§ **Task description**
Please report every line of the material that contains the word "second", copying each such line in full. Case counts.

§ **Data supplied**

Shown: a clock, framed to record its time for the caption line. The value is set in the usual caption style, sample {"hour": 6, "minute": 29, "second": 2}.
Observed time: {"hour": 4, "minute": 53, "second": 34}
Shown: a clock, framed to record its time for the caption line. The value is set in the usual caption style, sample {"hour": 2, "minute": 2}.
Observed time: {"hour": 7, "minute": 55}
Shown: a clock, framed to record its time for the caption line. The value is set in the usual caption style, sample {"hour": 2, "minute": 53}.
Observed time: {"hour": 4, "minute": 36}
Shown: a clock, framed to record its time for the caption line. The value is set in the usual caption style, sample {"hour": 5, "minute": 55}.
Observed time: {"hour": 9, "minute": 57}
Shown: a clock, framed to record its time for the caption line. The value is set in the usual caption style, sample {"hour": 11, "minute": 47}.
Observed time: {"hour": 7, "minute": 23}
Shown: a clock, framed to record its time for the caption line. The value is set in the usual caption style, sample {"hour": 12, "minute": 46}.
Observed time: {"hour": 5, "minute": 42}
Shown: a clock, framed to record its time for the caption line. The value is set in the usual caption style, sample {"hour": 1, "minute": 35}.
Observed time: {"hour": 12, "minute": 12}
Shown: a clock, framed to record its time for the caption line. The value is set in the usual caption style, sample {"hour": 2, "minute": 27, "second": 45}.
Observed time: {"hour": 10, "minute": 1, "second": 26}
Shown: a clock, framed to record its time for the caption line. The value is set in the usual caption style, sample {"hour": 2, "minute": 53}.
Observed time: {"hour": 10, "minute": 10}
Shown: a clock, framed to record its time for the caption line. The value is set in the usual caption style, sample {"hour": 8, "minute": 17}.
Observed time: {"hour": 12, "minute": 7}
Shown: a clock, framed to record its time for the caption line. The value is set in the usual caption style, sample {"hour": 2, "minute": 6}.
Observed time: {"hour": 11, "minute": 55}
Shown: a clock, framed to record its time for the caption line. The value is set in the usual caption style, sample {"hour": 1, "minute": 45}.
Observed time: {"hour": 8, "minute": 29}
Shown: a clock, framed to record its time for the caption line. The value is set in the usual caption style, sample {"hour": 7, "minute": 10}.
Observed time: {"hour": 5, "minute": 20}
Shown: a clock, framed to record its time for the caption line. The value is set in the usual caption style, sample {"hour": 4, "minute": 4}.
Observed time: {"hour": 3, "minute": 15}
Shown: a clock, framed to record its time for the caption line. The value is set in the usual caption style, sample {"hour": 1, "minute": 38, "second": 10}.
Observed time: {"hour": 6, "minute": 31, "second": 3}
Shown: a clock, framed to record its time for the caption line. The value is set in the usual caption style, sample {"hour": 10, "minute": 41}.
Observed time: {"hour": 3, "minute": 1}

§ **Answer to the problem**
Shown: a clock, framed to record its time for the caption line. The value is set in the usual caption style, sample {"hour": 6, "minute": 29, "second": 2}.
Observed time: {"hour": 4, "minute": 53, "second": 34}
Shown: a clock, framed to record its time for the caption line. The value is set in the usual caption style, sample {"hour": 2, "minute": 27, "second": 45}.
Observed time: {"hour": 10, "minute": 1, "second": 26}
Shown: a clock, framed to record its time for the caption line. The value is set in the usual caption style, sample {"hour": 1, "minute": 38, "second": 10}.
Observed time: {"hour": 6, "minute": 31, "second": 3}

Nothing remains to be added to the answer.